## Consigne 1
Répondez à ces questions sur la chronique consacrée au Festival international de jazz de Montréal :
(a) Combien de minutes a duré la prestation d'Amélie Beyries ?
(b) Après combien de temps de pause le festival renouait-il avec les concerts en plein air en présentiel ?
(c) Qui accompagnait Yannick Rieu aux claviers ?
## Consigne 2
Reprenez la chronique sur le Festival international de jazz de Montréal à la suite de sa dernière phrase.

----- Extrait du document

ChroniqueLe jazz des racines, le blues incendiaire et le sourire de Beyries

Tout au long de sa prestation de 75 minutes, Amélie Beyries a eu un sourire dans le visage.
Photo : Festival international de jazz de Montréal / Victor Diaz Lamich
Prenez note que cet article publié en 2021 pourrait contenir des informations qui ne sont plus à jour.
Comme ce fut le cas pour les Francos la semaine dernière, le Festival international de jazz de Montréal renouait avec les concerts en plein air en présentiel, mercredi, après plus de deux ans de pause.
Si le sentiment des retrouvailles – fort réussies – avec les Francos était maintenant dissipé, cette mouture réduite et liée aux contraintes sanitaires du FIJM avait un petit quelque chose de particulier, au point que l’on pourrait presque parler de retour aux sources. Pourquoi? Parce qu’on a entendu du jazz sur de grandes scènes dans les rues.
Si, si, du jazz. Cette musique née au début du siècle dernier qui a donné son nom au festival montréalais. De tout temps, il y a eu beaucoup, beaucoup de concerts de jazz sous toutes ses formes dans les salles du FIJM. De cinq à six séries complètes (big bands, jazz vocal, instrumentistes, séries Invitation et jazz dans la nuit, etc.).
Je me suis d’ailleurs évertué depuis 25 ans à répondre à ceux qui disaient : Il est où le jazz, au FIJM?
. Partout, en salles
, répondais-je. Il faut avoir assisté en personne au New Orleans Jazz and Heritage Festival, en Louisiane, et au Montreux Jazz Festival (appellation officielle), en Suisse, pour constater à quel point la dénomination jazz est devenue symbolique dans ces deux événements.
Mais en plein air, il est vrai que les concerts jazz au FIJM ont graduellement fait place au cours des décennies à des offrandes pop, rock, folk, électro et hybrides de toutes sortes. D’où le plaisir coupable de commencer la soirée de mercredi avec la prestation du saxophoniste Yannick Rieu au parterre symphonique.

Le saxophoniste Yannick Rieu était notamment accompagné de Dan Thouin aux claviers.

----------
----- Données

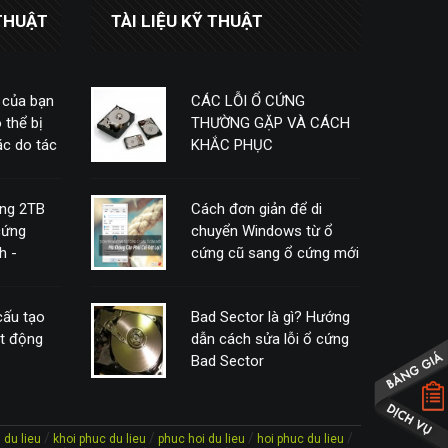
THUẬT
TÀI LIỆU KỸ THUẬT
 của bạn
CÁC LỖI Ổ CỨNG
 thể bị
THƯỜNG GẶP VÀ CÁCH
c do tác
KHẮC PHỤC
ứng 2TB
Cách đơn giản để di
cứng
chuyển Windows từ ổ
h -
cứng cũ sang ổ cứng mới
mà không cần phải cài
đặt lại
 cấu tạo
Bad Sector là gì? Hướng
ạt động
dẫn cách sửa lỗi ổ cứng
Bad Sector
/
/
/
/
 du lieu
khoi phuc du lieu
phuc hoi du lieu
hoi phuc du lieu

----------

## Réponse attendue 1
(a) 75 minutes.
(b) Plus de deux ans.
(c) Dan Thouin.

## Réponse attendue 2
Photo : Festival international de jazz de Montréal / Victor Diaz Lamich
Flanqué de Dan Thouin (claviers), Morgan Moore (contrebasse), Louis-Vincent Hamel (basse) et François Jalbert (guitare), Rieu est entré dans le vif du sujet avec un solo fiévreux autour duquel les autres musiciens ont construit les assises. La batterie d’abord, puis le reste du quintette. Son trituré, motif répétitif, une belle réussite qui a duré un quart d’heure.
On espère un gros succès au festival, a dit Rieu. On devait avoir des câbles avec des éléphants acrobates, mais on n’avait pas de masques pour les éléphants
, a-t-il ajouté avec humour, avant d’enchaîner avec La chanson de septembre, de son disque MachiNations. Plus introspective en amorce, plus mystérieuse et sérieusement éclatée par la suite.
Rassembleuse Ranee Lee
L’écart d’un quart d’heure entre les premiers concerts de la soirée – au parterre symphonique et à la place des Festivals – m’a contraint à sérieusement diviser mon temps d’écoute. Sans surprise, Ranee Lee avait commencé sa prestation quand je suis arrivé sur la rue Jeanne-Mance. La chanteuse jazz avait visiblement décidé d’être rassembleuse. Je me suis pointé au moment où elle interprétait une version jazz quelque peu brouillonne de What’s Going On, de Marvin Gaye.
Une des particularités de cette édition canadienne et québécoise, c’est que cela donne l’occasion au public de voir des artistes qui ne se produisent plus sur les scènes extérieures depuis longtemps au FIJM. Ranee Lee, la dernière fois, c’était le 6 juillet 2002.

L’entrain et le plaisir étaient au rendez-vous lors de la prestation de Ranee Lee.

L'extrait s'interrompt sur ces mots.